Alf Birtles

Personal information
- Full name: Alfred John Birtles
- Born: 23 April 1913 Neutral Bay, New South Wales, Australia
- Died: 28 August 1943 (aged 30) Germany

Playing information
- Position: Wing, Five-eighth
Club
| Years | Team | Pld | T | G | FG | P |
| 1933–37 | North Sydney | 50 | 31 | 1 | 0 | 95 |
Representative
| Years | Team | Pld | T | G | FG | P |
| 1933–37 | NSW City | 5 | 2 | 0 | 0 | 6 |
- Source: As of 28 February 2019
- Allegiance: Australia
- Branch: Royal Australian Air Force
- Service years: 1941-1943
- Unit: RAF Bomber Command
- Conflicts: World War II;

= Alf Birtles =

Australian rugby league footballer

Alfred John Birtles (23 April 1913 – 28 August 1943) was a WWII RAAF officer who was killed over Germany. He had been an Australian rugby league footballer who played in the 1930s for the North Sydney in the NSWRL competition.
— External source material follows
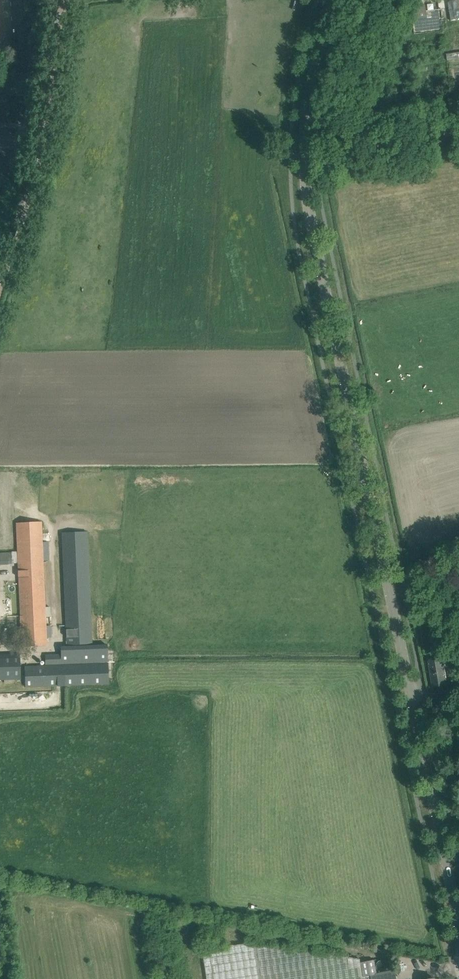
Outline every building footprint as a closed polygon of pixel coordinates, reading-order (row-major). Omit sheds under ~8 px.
[(422,5),(423,1),(416,0),(414,0),(413,10),(420,11),(421,11),(422,5)] [(449,0),(450,20),(458,20),(458,0),(449,0)] [(420,11),(412,12),(413,20),(427,18),(425,5),(422,5),(421,11),(420,11)] [(427,28),(441,29),(442,10),(428,10),(427,28)] [(0,131),(0,145),(11,145),(11,135),(4,135),(4,131),(0,131)] [(16,523),(22,647),(47,645),(46,637),(50,637),(50,626),(46,626),(45,616),(49,616),(49,609),(45,610),(43,560),(49,560),(48,541),(42,542),(41,522),(16,523)] [(67,645),(92,643),(87,532),(62,533),(67,645)] [(8,552),(0,553),(0,564),(9,564),(8,552)] [(108,685),(108,665),(107,648),(60,650),(61,659),(45,660),(45,666),(24,666),(25,687),(108,685)] [(20,679),(19,654),(0,654),(0,680),(4,679),(4,683),(13,683),(12,679),(20,679)] [(447,682),(446,676),(443,659),(428,662),(432,685),(447,682)] [(370,975),(363,977),(360,962),(360,959),(253,943),(202,950),(207,978),(371,978),(370,975)] [(374,959),(360,962),(363,977),(370,975),(377,974),(374,959)] [(395,970),(377,974),(370,975),(371,978),(396,978),(395,970)]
==Early life and playing career==
Birtles was born in Neutral Bay, New South Wales on 23 April 1913. He made his first grade debut for North Sydney against St George in Round 1 1933. Birtles finished as the club's top try scorer in 1933, 1935 and 1936 and played for the club in two finals campaigns in 1935 and 1936. Birtles also represented New South Wales City between 1933 and 1937 on 5 occasions.

==Military service==
Birtles enlisted with the RAAF in 1941 during World War II. He was selected to participate in the Empire Flight Training Scheme and was commissioned in April 1942 with the rank of Pilot Officer. He was posted to No 78 Squadron RAF to be trained as a flying instructor. He was aboard a Handley Page Halifax bomber aircraft which was shot down over Germany on 28 August 1943.

==Personal life==
Birtles was the son of George Bernard and Ethel May Birtles, of Cremorne, New South Wales.
At the time of his original enlistment in the RAAF, Birtles was employed as a linotype operator by Associated Newspapers, Sydney. He later married Dulcie Doreen Birtles (died 2004).
Birtles is buried or commemorated at Durnbach War Cemetery near Munich, Germany.